Impractical Applications (Culture and Confessions)

I’ll admit it—much though I love stories in which the culture is one of the most prevalent characters of all, I can’t really think of one stunning example of having done the grand culture-build and made it stick. Instead, most of what I’ve got is a lot of practice cases, going partway into the idea but never quite fully engaging.
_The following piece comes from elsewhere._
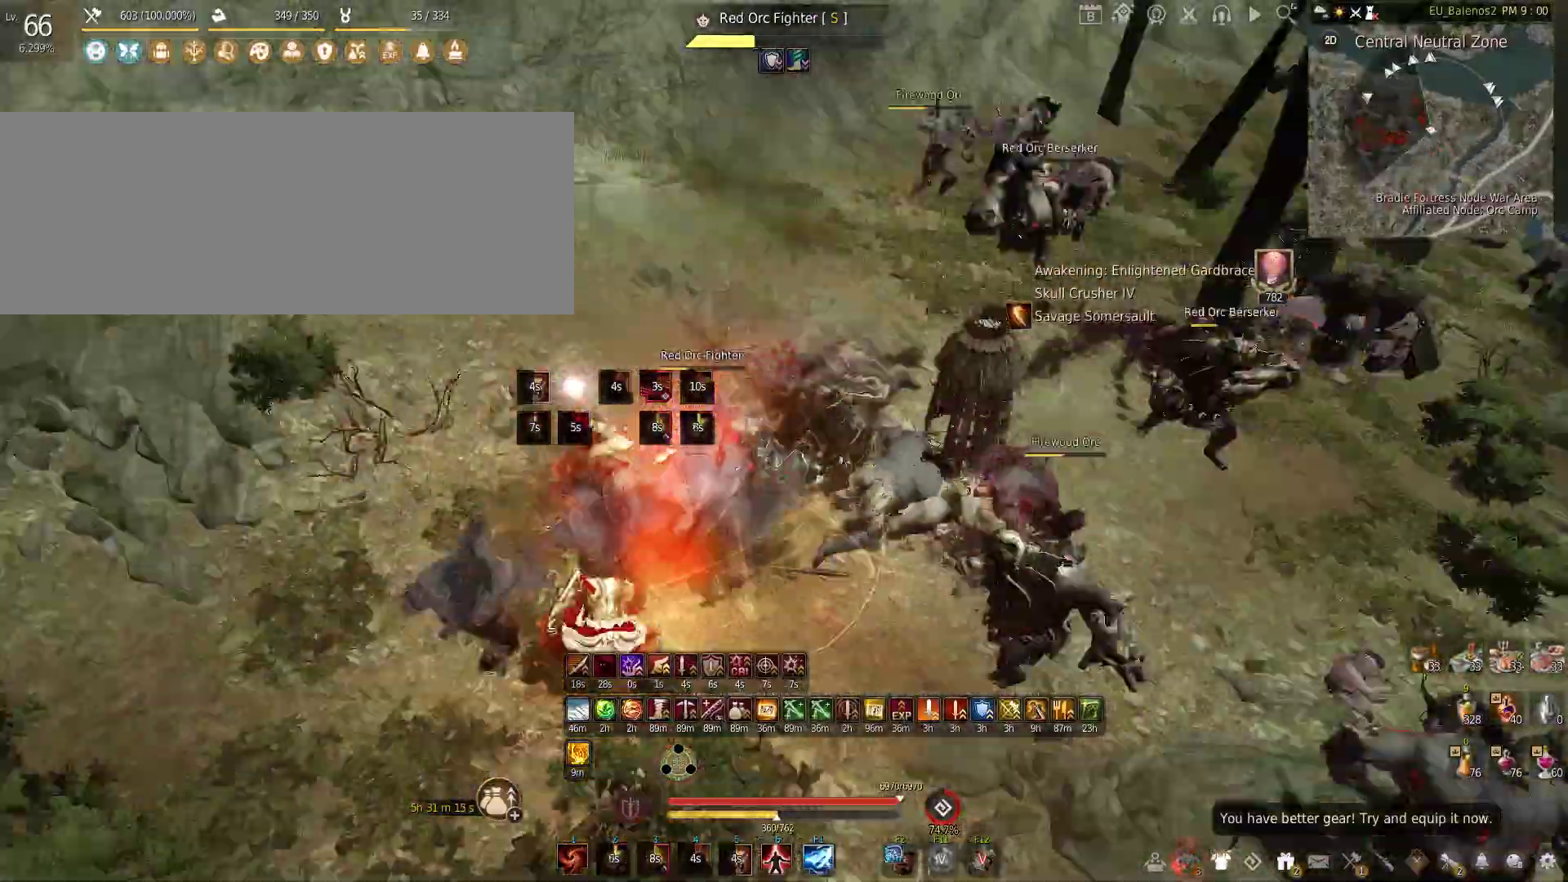
{"keys": [], "mouse": [], "events": [[50, "shift", "down"], [67, "z", "down"], [417, "z", "up"], [450, "shift", "up"]]}
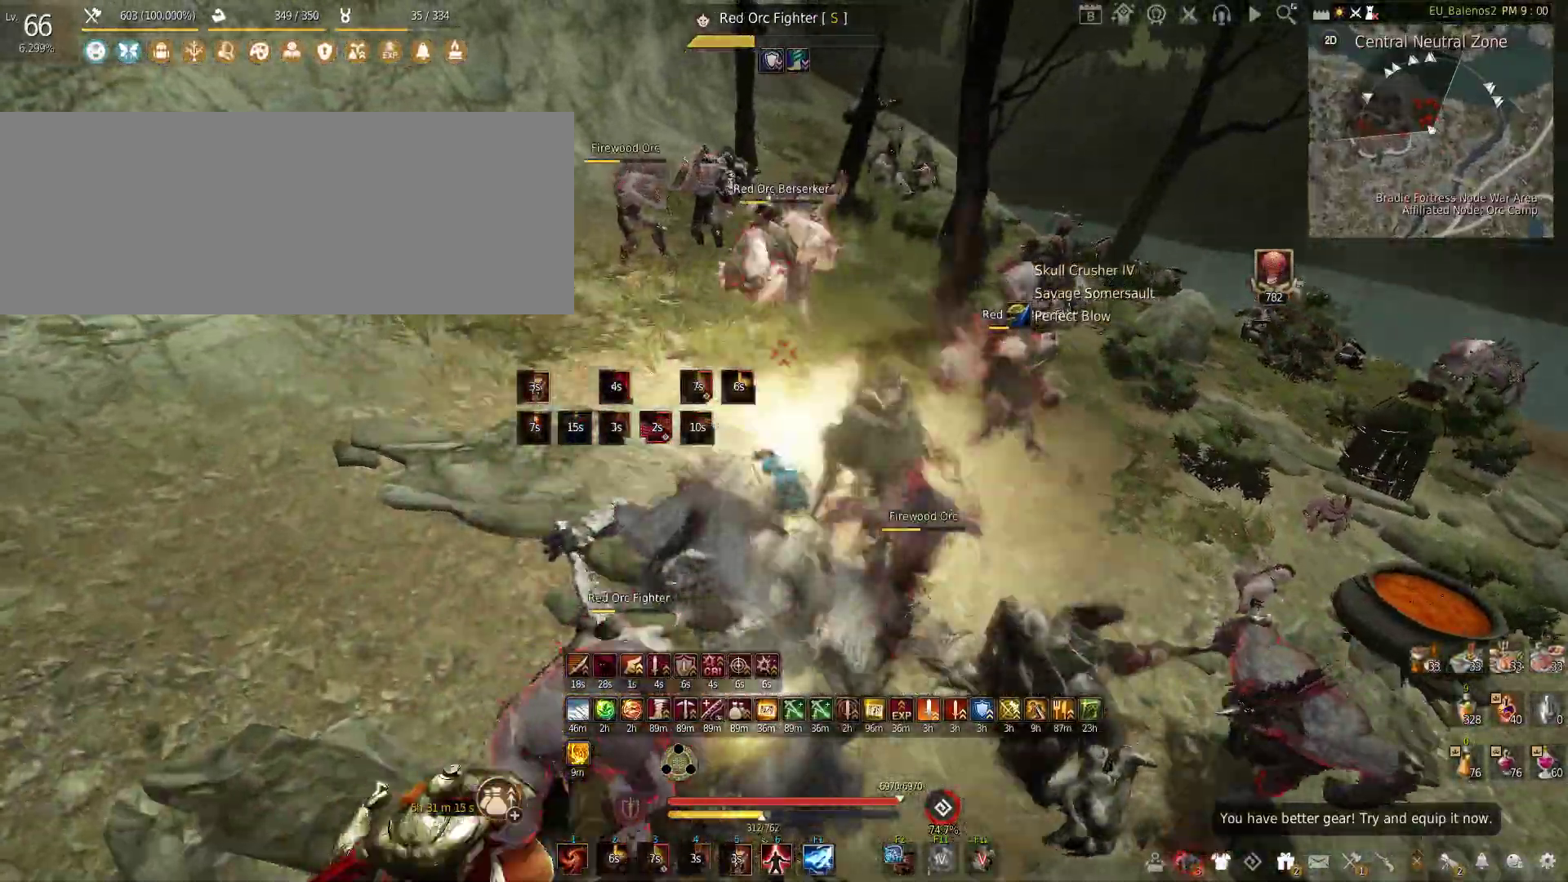
{"keys": [], "mouse": ["left"], "events": [[83, "shift", "down"], [117, "w", "down"], [283, "w", "up"], [350, "mouse_left", "down"], [383, "shift", "up"]]}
My primary game’s managed the most, if nothing else because I’ve had so long to add on to the cultures. I don’t really stray that far from canon, at least not with my Celestial Bureaucracy—granted, I’ve added things that have seeped into the player perspective, including Olathe’s memetic Force of Nature status, but for the most part it’s all the usual goals/restrictions/Things One Does Not Do. With my main group, this works out pretty well—two of the PCs work around and with it, one of them is himself a product of the culture, and the ones who are no longer in the group have had varying reactions, connections and clashes with it. What’s been interesting, though, is the solo game; I didn’t quite manage buy-in with the sole PC (in-character this is odd, given she’s been backstory-immersed for as long as she’s been sapient), but on the other hand, one of the largest obstacles to her primary goal is the fact that one of her closest friends does buy into said culture, very much so, and is convinced with good reason that she has broken several of its most important tenets. Awkward.

One of my biggest incidental culture-builds was as a player, when I was playing Tuyet. She was my first real attempt at “constrained by the culture, but uses it as a weapon”–along with deliberate character development—so I spent a good portion of the first arc either finding things that seemed like reasonable ways that she could use her culture as a weapon, or building both culture and subculture around her to explain her actions (including the Fifty Laws of Spycraft, of which I can sadly only remember Rule 47, “Use everything that comes to hand”).

I’m going to put it all to use in my next game, though—I’m going for a multiversal RPG of manners, with a nice hefty side of intrigue, a dash of conspiracy and a little bit of “what happens when mutually exclusive magic systems end up extending to the same areas” for dessert. If I can get myself to start the setup, this will be fun.